Ce qui fait défaut, c’est l’absence d’une vision commune partagée, scellée dans un contrat d’Etat reposant sur des fondamentaux incontestés. D’abord la sécularité de l’Etat. Tranchée par la Constitution, elle n’est plus négociable. Le carré du religieux auquel certains entendent nous faire revenir en s’érigeant en unique alternative à Daech est à jamais banni. Cette sécularité doit traduire l’Etat civil et non partisan, dans les désignations à tous les postes de l’Administration publique et dans les divers corps, à commencer par la magistrature. Mais aussi l’exprimer dans le champ économique et social. Ensuite, l’engagement du gouvernement à élaborer et à mettre en œuvre, dans les plus brefs délais, un programme d’urgence articulé autour de grandes priorités, liées par des échéances de réalisation et des indicateurs de performance.
Le troisième pilier, indispensable à cette vision partagée, c’est la déclaration, à l’instar de ce qui est mené contre le terrorisme, de la guerre contre la malversation, la corruption, la contrebande et l’abus des biens et deniers publics. Une guerre ouverte, dotée de moyens, soutenue au quotidien par les politiques et les décisionnaires, mesurable par ses résultats effectifs. Sans pouvoir arrêter ce fléau, assécher ses sources et sévir contre les coupables, point de démocratie, de justice et de prospérité.

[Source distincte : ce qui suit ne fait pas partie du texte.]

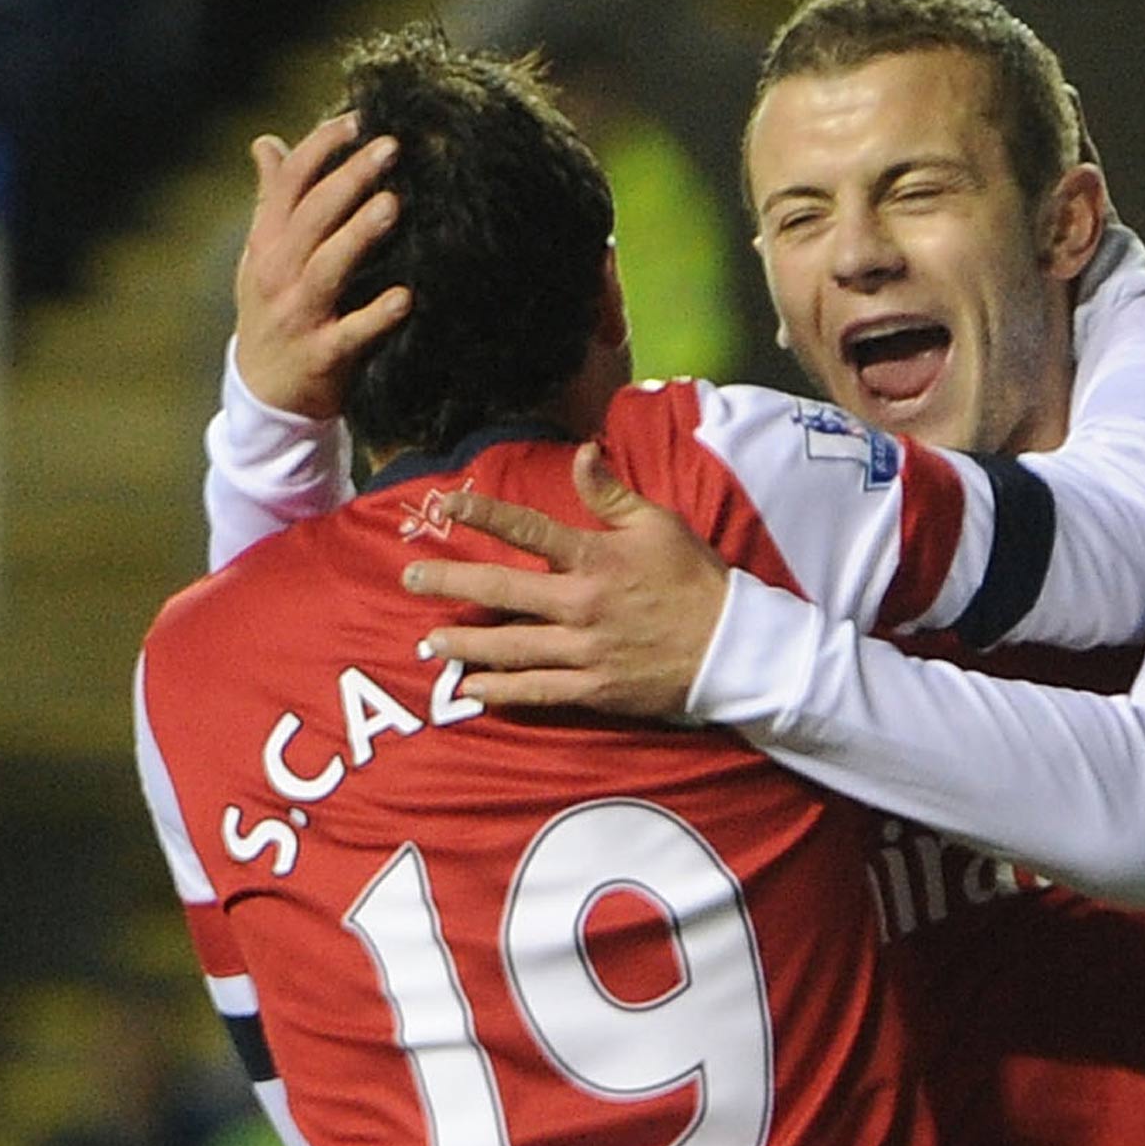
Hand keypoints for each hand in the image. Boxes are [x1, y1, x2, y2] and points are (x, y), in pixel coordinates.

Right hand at [233, 112, 410, 417]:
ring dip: (359, 234)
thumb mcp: (262, 254)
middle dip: (349, 177)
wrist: (263, 393)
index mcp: (267, 242)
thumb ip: (272, 200)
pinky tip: (405, 297)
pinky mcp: (323, 354)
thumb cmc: (272, 311)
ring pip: (327, 266)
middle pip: (312, 214)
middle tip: (390, 147)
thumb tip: (268, 143)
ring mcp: (300, 314)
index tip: (357, 119)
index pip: (290, 182)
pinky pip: (352, 333)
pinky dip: (376, 315)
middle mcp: (279, 272)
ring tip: (392, 205)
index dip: (321, 147)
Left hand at [402, 443, 730, 717]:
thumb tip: (580, 453)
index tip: (445, 506)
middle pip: (501, 593)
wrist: (734, 649)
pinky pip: (536, 691)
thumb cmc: (697, 581)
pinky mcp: (594, 689)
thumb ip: (611, 494)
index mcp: (596, 558)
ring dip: (464, 645)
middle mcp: (581, 604)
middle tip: (410, 580)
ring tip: (428, 643)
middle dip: (449, 585)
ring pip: (509, 647)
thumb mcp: (660, 526)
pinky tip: (470, 689)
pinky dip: (500, 690)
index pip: (528, 530)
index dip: (483, 515)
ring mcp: (584, 651)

Les périls qui guettent la Tunisie ne manquent pas. Les bonnes solutions aussi. Si l’union nationale est difficile à forger rapidement, l’intransigeance et la fermeté quant aux principes fondamentaux, comme les pratiques au quotidien, peuvent générer des résultats immédiats. L’urgence de la situation nous y contraint ! Le droit au rêve est le devoir de vigilance.